Journey to the Center of the Earth, in which morose hunky scientist Brendan Fraser, his nephew (Josh Hutcherson), and a blue-eyed Icelandic babe (Anita Briem) roller-coaster down a mine shaft, fall into a chasm, and get chased by dinosaurs, is clunkier and more simpleminded. It would be barely passable under normal circumstances, but in 3-D it’s a circus of excellent FX. You get the always-good-for-a-laugh yo-yo-in-your-face, some spat-out mouthwash, many sharp objects, snapping dino jaws, a cute little bluebird, and even monster pus. With the glasses on, the image is a little dark, and the underground oceans and forests look fakey fakey. But who cares when the background is actually back and the foreground so fore it seems to tickle your nostril hairs? If today’s movies take place inside computers anyway, it’s nice when the technology can usher us inside, too.
In The Wackness, Josh Peck, of Nickelodeon’s excruciating (for non-tweens) sitcom Drake & Josh, plays a recent high-school grad who wheels around an ice-cream cart selling pot, some of it to his long-haired stoner psychiatrist (Sir Ben Kingsley), while lusting after the doctor’s willowy stepdaughter (Olivia Thirlby). The writer and director, Jonathan Levine, labors to establish the period (it’s 1994), which means a lot of white kids talking like rappers and ominous signs (for drug dealers) of a Giuliani crackdown on New York crime. The movie feels autobiographical—emotionally authentic (with a fair amount of bitterness toward women) and somewhat unshaped. The Giuliani stuff doesn’t come to anything, and Peck needs to learn that even dazed-and-confused teens don’t let their mouths hang slackly open all the time. The fun is watching Thirlby—second banana in Juno—do a tantalizing sex-bomb number, and Kingsley get to flout his knighthood by sticking his tongue down the throat of Mary-Kate Olsen.

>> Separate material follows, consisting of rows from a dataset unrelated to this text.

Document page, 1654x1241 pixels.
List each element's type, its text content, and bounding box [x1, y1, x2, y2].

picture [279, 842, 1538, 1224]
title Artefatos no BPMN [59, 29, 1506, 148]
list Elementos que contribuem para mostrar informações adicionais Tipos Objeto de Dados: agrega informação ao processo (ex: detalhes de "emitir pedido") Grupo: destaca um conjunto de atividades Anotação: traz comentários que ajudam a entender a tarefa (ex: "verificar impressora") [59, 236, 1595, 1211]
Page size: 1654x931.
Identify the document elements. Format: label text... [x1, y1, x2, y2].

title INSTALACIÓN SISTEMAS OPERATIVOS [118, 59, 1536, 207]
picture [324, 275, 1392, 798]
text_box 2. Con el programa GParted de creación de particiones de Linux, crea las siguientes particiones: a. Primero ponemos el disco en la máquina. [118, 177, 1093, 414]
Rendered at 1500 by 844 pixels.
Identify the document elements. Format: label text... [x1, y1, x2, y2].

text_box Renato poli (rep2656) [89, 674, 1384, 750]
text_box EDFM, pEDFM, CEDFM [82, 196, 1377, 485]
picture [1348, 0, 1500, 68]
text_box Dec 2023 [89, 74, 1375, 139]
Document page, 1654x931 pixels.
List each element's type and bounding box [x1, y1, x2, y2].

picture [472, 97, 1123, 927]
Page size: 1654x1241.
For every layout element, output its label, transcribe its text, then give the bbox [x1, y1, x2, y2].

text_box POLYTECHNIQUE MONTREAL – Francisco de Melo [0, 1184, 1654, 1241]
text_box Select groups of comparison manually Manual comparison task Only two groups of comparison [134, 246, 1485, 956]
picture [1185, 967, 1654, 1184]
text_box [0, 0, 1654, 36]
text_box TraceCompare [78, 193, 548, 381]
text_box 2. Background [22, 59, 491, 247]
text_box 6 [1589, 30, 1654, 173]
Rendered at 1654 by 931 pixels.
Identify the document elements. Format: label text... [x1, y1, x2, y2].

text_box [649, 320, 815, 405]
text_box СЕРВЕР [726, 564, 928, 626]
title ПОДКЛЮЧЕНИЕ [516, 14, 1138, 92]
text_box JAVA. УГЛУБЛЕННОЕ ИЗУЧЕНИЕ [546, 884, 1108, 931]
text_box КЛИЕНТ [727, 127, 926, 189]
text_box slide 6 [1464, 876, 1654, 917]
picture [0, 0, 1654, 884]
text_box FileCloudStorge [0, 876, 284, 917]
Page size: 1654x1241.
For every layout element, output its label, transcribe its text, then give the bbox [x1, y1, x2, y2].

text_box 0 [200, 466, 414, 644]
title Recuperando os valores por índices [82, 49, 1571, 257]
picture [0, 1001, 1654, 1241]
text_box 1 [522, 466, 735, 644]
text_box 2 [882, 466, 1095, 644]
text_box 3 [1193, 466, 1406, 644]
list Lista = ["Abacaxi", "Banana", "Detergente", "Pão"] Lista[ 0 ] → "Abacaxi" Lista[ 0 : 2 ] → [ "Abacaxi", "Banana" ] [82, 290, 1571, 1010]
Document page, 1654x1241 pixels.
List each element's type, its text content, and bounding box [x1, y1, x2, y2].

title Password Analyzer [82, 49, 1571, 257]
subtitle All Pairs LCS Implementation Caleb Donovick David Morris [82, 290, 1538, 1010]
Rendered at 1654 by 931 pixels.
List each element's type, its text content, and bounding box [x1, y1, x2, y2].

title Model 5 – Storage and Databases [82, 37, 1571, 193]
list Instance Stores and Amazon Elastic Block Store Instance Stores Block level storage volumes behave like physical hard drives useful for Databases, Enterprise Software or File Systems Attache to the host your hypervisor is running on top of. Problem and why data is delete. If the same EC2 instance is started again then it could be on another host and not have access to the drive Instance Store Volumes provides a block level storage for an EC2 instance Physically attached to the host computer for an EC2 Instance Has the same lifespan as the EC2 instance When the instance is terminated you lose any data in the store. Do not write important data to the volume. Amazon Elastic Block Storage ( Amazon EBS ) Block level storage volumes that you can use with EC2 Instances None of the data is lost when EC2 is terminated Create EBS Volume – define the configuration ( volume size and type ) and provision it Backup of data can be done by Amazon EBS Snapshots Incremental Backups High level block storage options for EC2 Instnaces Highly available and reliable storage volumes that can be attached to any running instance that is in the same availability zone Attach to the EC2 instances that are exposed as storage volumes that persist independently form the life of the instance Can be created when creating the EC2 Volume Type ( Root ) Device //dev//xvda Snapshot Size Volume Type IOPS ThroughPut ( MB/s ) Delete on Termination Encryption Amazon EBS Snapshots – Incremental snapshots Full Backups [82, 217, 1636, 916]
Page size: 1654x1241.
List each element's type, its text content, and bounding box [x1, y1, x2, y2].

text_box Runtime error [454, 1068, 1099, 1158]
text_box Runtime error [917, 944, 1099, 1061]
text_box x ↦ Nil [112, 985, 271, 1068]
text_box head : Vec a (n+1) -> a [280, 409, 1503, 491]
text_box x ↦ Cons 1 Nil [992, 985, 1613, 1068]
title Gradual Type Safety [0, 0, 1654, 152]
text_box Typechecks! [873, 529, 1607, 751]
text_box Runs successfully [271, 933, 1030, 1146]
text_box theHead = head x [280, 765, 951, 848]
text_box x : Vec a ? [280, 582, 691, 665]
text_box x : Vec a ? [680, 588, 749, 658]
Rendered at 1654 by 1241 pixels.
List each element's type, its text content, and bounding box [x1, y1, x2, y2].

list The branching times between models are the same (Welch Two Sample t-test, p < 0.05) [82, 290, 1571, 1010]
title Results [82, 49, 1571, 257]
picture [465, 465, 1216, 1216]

The big film opening of June was the latest Pixar triumph, Andrew Stanton’s Wall-E, which screened too late (Why, Disney, why?) to be reviewed in this magazine’s double issue of two weeks back. You can read my full paean to its beauties here, but it’s worth restating the thesis: that the movie is essentially a parable of two children, Wall-E and Eve, who restore the connection between humans and the natural world. Pixar, a beacon for the future of film technology, has defined itself by telling stories of loss, decay, and the dark side of materialism, with a tension between childhood wonder (inspired by old toys, cars, movies) and the disengagement brought on by growing up in a fast-paced cyber world (CG-ennui, anyone?). It’s as if simple machines hold memories that aging humans forget. What a peculiar company this is, forward- and backward-looking, a technological Janus head, using all its computer resources to warn us that computers are stealing our souls.